January 22, 2025

Theoretical Breakthrough at MIT Could Boost Data Storage

The teams findings relate to so-called “linear-probing hash tables,” which were presented in 1954 and are amongst the earliest, simplest, and fastest data structures offered today. Data structures supply methods of arranging and saving information in computer systems, with hash tables being one of the most commonly utilized approaches. In a linear-probing hash table, the positions in which information can be kept lie along a direct selection.
If you just left an empty area in the hash table after deleting the info, that could trigger confusion when you later attempted to find something else, as the vacant spot may erroneously recommend that the product youre looking for is no place to be found in the database. “These surprising and new outcomes reverse one of the oldest traditional knowledge about hash table habits,” Leiserson says.
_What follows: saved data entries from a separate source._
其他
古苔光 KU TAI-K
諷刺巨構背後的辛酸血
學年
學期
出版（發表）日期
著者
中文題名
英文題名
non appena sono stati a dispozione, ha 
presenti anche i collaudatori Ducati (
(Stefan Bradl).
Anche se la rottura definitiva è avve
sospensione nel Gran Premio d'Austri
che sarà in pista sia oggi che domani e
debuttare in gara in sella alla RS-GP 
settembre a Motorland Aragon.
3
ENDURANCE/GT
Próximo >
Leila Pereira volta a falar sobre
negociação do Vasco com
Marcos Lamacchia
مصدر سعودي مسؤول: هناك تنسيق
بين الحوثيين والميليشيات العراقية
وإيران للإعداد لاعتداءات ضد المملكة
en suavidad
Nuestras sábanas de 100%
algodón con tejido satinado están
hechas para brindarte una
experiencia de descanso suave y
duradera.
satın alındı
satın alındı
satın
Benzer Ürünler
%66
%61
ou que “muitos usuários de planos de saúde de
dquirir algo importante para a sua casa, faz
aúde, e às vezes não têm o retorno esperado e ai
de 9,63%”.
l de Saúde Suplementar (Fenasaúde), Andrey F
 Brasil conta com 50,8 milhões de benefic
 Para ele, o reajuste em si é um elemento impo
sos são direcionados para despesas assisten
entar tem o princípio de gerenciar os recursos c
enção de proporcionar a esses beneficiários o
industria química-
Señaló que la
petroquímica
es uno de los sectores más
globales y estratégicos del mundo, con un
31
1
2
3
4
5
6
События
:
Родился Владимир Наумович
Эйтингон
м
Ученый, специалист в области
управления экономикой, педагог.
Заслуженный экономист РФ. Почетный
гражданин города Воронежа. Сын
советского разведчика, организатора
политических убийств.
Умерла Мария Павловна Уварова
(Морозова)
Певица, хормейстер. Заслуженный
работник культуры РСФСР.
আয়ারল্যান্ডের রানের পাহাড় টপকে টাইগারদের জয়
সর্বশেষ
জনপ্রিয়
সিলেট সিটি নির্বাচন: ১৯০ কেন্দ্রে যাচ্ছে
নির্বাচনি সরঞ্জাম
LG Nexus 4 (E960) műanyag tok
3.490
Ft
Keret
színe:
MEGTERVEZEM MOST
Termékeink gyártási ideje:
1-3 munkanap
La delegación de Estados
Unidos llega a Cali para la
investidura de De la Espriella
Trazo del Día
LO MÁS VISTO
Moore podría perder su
The teams findings associate with so-called “linear-probing hash tables,” which were introduced in 1954 and are amongst the earliest, most basic, and fastest data structures offered today. Data structures offer ways of organizing and storing information in computer systems, with hash tables being among the most frequently made use of methods. In a linear-probing hash table, the positions in which info can be kept lie along a direct array.
Suppose, for example, that a database is designed to keep the Social Security numbers of 10,000 people, Kuszmaul recommends. “We take your Social Security number, x, and well then compute the hash function of x, h( x), which provides you a random number between one and 10,000.” The next step is to take that random number, h( x), go to that position in the range, and put x, the Social Security number, into that spot.
If theres already something inhabiting that area, Kuszmaul says, “you just move on to the next complimentary position and put it there. This is where the term direct probing comes from, as you keep moving forward linearly up until you discover an open spot.” In order to later on retrieve that Social Security number, x, you simply go to the designated area, h( x), and if its not there, you move forward up until you either find x or concern a totally free position and conclude that x is not in your database.
Theres a somewhat different protocol for erasing a product, such as a Social Security number. If you just left an empty spot in the hash table after deleting the info, that could cause confusion when you later tried to discover something else, as the vacant spot may incorrectly suggest that the item youre searching for is no place to be discovered in the database. To avoid that issue, Kuszmaul explains, “you can go to the spot where the aspect was gotten rid of and put a little marker there called a tombstone, which indicates there used to be an aspect here, but its gone now.”
This basic treatment has actually been followed for more than half-a-century. In all that time, almost everyone using linear-probing hash tables has actually assumed that if you enable them to get too complete, long stretches of occupied areas would run together to form “clusters.” As an outcome, the time it takes to discover a complimentary spot would go up considerably– quadratically, in reality– taking so long regarding be impractical. Individuals have actually been trained to run hash tables at low capacity– a practice that can exact a financial toll by impacting the amount of hardware a company has to buy and keep.
But this time-honored principle, which has long militated against high load elements, has been totally upended by the work of Kuszmaul and his coworkers, Michael Bender of Stony Brook University and Bradley Kuszmaul of Google. They found that for applications where the variety of removals and insertions remains about the very same– and the quantity of data added is roughly equal to that eliminated– linear-probing hash tables can operate at high storage capabilities without sacrificing speed.
In addition, the group has developed a new strategy, called “graveyard hashing,” which involves artificially increasing the number of tombstones put in a selection up until they inhabit about half the totally free areas. These tombstones then reserve areas that can be used for future insertions.
This technique, which runs contrary to what individuals have usually been instructed to do, Kuszmaul states, “can cause optimum performance in linear-probing hash tables.” Or, as he and his coauthors maintain in their paper, the “properly designed use of tombstones can completely alter the … landscape of how direct penetrating behaves.”
Kuszmaul wrote up these findings with Bender and Kuszmaul in a paper published previously this year that will be presented in February at the Foundations of Computer Science (FOCS) Symposium in Boulder, Colorado.
Kuszmauls PhD thesis advisor, MIT computer science professor Charles E. Leiserson (who did not take part in this research study), agrees with that evaluation. “These new and surprising outcomes reverse among the earliest traditional knowledge about hash table habits,” Leiserson states. “The lessons will reverberate for years amongst professionals and theoreticians alike.”
As for translating their results into practice, Kuszmaul notes, “there are many considerations that go into constructing a hash table. Weve advanced the story substantially from a theoretical perspective, were simply starting to explore the experimental side of things.”
Recommendation: “Linear Probing Revisited: Tombstones Mark the Death of Primary Clustering” by Michael A. Bender, Bradley C. Kuszmaul and William Kuszmaul, 2 July 2021, Computer Science > > Data Structures and Algorithms.arXiv:2107.01250.

New deal with linear-probing hash tables from MIT CSAIL might cause more effective information storage and retrieval in computer systems.
A trio of researchers that consists of William Kuszmaul– a computer system science PhD trainee at MIT– has actually made a discovery that could cause more efficient information storage and retrieval in computers.